Legend place of Ramayana in Mithila

Panth Pakar (Maithili: पंथ पाकड़) is a legendary place related to the Indian epic Ramayana in the Mithila region of the Indian subcontinent. It is located in the Sitamarhi district of Bihar in India. It is situated at a distance of about 8 km in the north-east direction from the district headquarter of the Sitamarhi district. According to Hindu adherents, it is believed that Goddess Sita stayed here for a night during her journey to Ayodhya from Janakpur, after her marriage with Lord Rama.

== Panth Pakar village ==
The village, where the site of the legendary place is located, is also known as Panth Pakar. The village is in the Bathnaha block of the district.

== Etymology ==
The legendary place is named after two Indic terms Panth and Pakar. The literal meaning of the term Panth is road or way and that of Pakar is a tree from the species of Banayan trees in India. The term Panth refers to the path of the journey of Lord Rama and Goddess Sita from Janakpur to Ayodhya after their marriage. Similarly the term Pakar refers to the legendary tree of Pakar where they took rest for a night during their journey.

== Legends ==
According to legend, there are several stories related to the epic Ramayana connected to the site of Panth Pakar. It is said that the princess Sita Devi of Mithila had rested for a night under a Pakar tree at this very spot. The King Dasharatha of Ayodhya stopped here for a night's rest on their way back to Ayodhya after the wedding of Rama and Sita, along with procession of Lord Rama. It is said that during the stopover, Sita fashioned a Daatun (toothbrush made of plant stick) from the nearby Pakar tree branch and, after using it, threw it into the ground. The toothbrush sprouted a sprout, and over time, a large cluster of Pakar trees grew here. Nowadays, these trees are so large and intertwined that they are a fascinating sight for devotees. The devotees believe that these trees are living testament to Sita's memory, and that merely seeing them bestows blessings. Similarly, according to an other legend, it is said that the first dialogue between Lord Rama and Lord Parshuram mentioned in Valmiki Ramayana and Ramcharitmanas took place at this same place.

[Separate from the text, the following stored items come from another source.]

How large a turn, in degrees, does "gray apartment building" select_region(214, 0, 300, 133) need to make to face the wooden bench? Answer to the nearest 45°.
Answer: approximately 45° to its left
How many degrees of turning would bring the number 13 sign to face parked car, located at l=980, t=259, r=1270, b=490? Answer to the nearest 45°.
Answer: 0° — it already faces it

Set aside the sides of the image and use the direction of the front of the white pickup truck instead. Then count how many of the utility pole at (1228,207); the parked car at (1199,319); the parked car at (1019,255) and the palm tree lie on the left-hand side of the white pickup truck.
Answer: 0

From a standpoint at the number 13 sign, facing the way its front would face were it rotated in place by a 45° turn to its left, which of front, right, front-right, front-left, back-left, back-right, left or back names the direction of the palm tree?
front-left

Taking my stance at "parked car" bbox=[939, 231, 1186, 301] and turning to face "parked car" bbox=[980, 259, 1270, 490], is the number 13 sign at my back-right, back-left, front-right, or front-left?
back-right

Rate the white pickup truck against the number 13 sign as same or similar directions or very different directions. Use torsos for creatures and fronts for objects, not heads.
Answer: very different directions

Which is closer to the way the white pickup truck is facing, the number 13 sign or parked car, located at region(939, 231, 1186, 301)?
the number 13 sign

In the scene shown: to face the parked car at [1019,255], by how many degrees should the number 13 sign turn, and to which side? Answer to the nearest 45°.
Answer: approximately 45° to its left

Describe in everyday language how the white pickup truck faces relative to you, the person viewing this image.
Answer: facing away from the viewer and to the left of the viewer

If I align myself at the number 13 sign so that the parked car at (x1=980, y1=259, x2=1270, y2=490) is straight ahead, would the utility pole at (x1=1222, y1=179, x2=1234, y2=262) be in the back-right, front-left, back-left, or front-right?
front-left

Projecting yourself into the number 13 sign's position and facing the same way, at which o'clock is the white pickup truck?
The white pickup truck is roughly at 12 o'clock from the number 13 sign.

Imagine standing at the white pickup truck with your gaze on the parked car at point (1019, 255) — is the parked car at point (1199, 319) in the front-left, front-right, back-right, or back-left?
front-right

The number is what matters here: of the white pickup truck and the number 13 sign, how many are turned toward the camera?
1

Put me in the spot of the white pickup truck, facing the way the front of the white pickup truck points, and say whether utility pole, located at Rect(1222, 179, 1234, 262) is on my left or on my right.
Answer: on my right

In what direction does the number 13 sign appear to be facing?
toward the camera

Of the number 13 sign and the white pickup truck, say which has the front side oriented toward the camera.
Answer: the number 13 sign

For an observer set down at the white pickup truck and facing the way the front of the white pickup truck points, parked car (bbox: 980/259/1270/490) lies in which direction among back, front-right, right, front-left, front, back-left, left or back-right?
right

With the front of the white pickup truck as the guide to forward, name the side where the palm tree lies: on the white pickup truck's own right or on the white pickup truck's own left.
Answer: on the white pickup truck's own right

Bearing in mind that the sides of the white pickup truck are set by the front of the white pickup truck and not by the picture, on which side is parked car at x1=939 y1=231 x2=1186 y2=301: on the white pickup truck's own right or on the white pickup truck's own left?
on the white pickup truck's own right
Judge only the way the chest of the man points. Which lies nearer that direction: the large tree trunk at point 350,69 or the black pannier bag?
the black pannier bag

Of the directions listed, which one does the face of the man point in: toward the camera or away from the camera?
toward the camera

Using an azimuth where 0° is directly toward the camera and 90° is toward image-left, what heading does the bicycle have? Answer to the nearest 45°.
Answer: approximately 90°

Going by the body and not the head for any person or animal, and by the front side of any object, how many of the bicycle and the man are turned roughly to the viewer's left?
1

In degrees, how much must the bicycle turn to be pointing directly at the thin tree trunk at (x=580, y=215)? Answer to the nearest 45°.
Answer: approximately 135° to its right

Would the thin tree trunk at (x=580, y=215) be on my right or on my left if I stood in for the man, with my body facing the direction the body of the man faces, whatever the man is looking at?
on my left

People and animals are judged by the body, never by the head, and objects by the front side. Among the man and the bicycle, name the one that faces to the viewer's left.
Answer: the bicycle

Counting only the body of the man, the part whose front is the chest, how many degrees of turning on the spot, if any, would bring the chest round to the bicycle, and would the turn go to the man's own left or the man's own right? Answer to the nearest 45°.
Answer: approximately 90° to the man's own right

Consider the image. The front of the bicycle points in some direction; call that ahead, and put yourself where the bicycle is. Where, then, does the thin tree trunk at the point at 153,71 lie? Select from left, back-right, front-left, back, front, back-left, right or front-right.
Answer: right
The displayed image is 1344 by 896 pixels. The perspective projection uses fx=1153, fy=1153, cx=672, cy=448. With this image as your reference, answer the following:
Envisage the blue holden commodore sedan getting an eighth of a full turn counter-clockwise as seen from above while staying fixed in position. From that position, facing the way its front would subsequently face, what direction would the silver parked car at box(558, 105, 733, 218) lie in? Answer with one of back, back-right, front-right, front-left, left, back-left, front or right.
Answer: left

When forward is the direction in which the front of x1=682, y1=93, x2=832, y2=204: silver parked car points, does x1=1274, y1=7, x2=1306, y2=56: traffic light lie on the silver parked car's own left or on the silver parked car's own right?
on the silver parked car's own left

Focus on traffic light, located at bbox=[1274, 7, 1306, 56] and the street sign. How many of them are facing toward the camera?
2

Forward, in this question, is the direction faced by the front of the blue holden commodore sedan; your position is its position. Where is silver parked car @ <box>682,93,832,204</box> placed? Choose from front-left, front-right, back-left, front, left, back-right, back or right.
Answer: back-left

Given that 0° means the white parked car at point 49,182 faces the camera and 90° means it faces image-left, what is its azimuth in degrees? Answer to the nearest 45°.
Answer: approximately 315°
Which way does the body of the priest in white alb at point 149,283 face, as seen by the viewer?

== Upgradation as a Teertha ==
In 2024, the chief minister Nitish Kumar of the state visited the holy shrine on 26 December during his Pragati Yatra in the region. He announced to recognise the site as a Hindu shrine known as Panthpakar Dham. He also announced a budget of 23.66 crore for the development of the place as a Hindu teertha for the tourism of the Hindu pilgrimage in the world. According to the District Magistrate of the district, the fund of the budget will be used to develop the tourist destination of the Panthpadak Dham. A grand temple complex will be developed, which includes access roads, a cafeteria, a parking lot, and a thematic gate, potable water supply, streetlights, high-mast lights, pond restoration, and artwork. It is expected that it will create several tourism-related employment opportunities in the region.

On 8 August 2025, the union home minister Amit Shah included the site in the list of Ramayana circuit in India.